The reform would give Indigenous communities the right to advise parliament -- a so-called "Voice" -- to help address entrenched inequalities including poorer health, weaker education, and higher rates of incarceration.
But recent surveys indicate support for the referendum has plummeted over the past year and will likely fail.
The debate has stirred uncertainty about the reform's scope and impact. It has also stoked racial tensions.
"It has involved personal attacks, labelling of people as 'un-Australian' and perpetuating racially based stereotypes," Australia's Race Discrimination Commissioner Chin Tan told AFP.
"I am disappointed that the way some people have engaged in the debate has stoked racial tensions and caused harm to First Nations peoples."
Racist conduct had gone largely unchallenged in the public domain, he said.
"Racism should never be accepted as part of the exchange of ideas in public debate."
Voters have to choose one way or the other, and recent surveys indicate the "yes" camp is at just over 40 percent and the "no" side at nearly 60 percent.
It is a near reversal of the situation a year ago.
Opponents have criticised the proposal for a lack of detail and for creating unnecessary bureaucracy.
But opposition leader Peter Dutton, one of the leading campaigners against the Voice, also warned it would "re-racialise" Australia.
Referendum supporters accused Dutton of disinformation and scare-mongering.
- 'Catastrophic breakdown' -
Indigenous-related racism reports have spiked since July, according to University of Technology Sydney criminology professor Chris Cunneen, who leads a project that documents such incidents.
The share of racism complaints in the "Call It Out" register related to the referendum had climbed to about 30 percent since July, he said.
In previous months, the rate was eight percent.
"We have also seen an increase in reports of racism online on social media and in the media during the same period," Cunneen said.
"Combined these make roughly more than half of all reports."
A national mental health helpline for First Nations peoples, 13YARN, painted a similar picture.
It recorded a 108-percent increase in callers reporting abuse, racism and trauma from March-June compared to a year earlier, a spokesperson said.

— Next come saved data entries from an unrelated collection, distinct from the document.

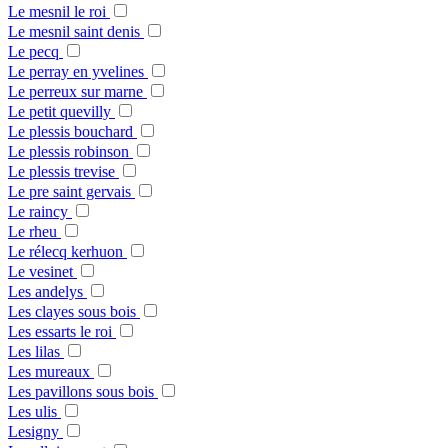
Le mesnil le roi
Le mesnil saint denis
Le pecq
Le perray en yvelines
Le perreux sur marne
Le petit quevilly
Le plessis bouchard
Le plessis robinson
Le plessis trevise
Le pre saint gervais
Le raincy
Le rheu
Le rélecq kerhuon
Le vesinet
Les andelys
Les clayes sous bois
Les essarts le roi
Les lilas
Les mureaux
Les pavillons sous bois
Les ulis
Lesigny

University of Queensland communications professor Timothy Graham examined thousands of Voice-related posts on X, formerly Twitter.
He found a "catastrophic breakdown of public communication about the referendum across the entire Australian media ecology".
"X/Twitter is overrun with confusion, misinformation, and incivility -- this occurs in what can only be described as a vicious feedback loop between politicians, partisan media, and social media," he told AFP.
- Online abuse -
Samala Cronin, an Indigenous woman of Butchulla heritage in Queensland, knows how it feels.
In August, an old video of her went viral.
It showed her in a heated row with an elderly couple about a parcel of land over which Aboriginal people have "exclusive native title".
"I got about 3,000 notifications from Facebook and I thought: 'Oh my God'," she told AFP at the time. It has since racked up thousands more reactions on the platform.
The comments were littered with racist insults.
The country's online safety watchdog, the eSafety Commission, said it had recorded a small but noticeable rise in the proportion of adult cyber abuse complaints from First Nations people in the first half of this year.
"We're also hearing from community stakeholders that online abuse is ratcheting up as we approach the referendum," eSafety Commissioner Julie Inman Grant told AFP.
She urged all Australians to "discuss and debate this issue respectfully, without stooping to slurs, racist remarks, hate speech or abuse".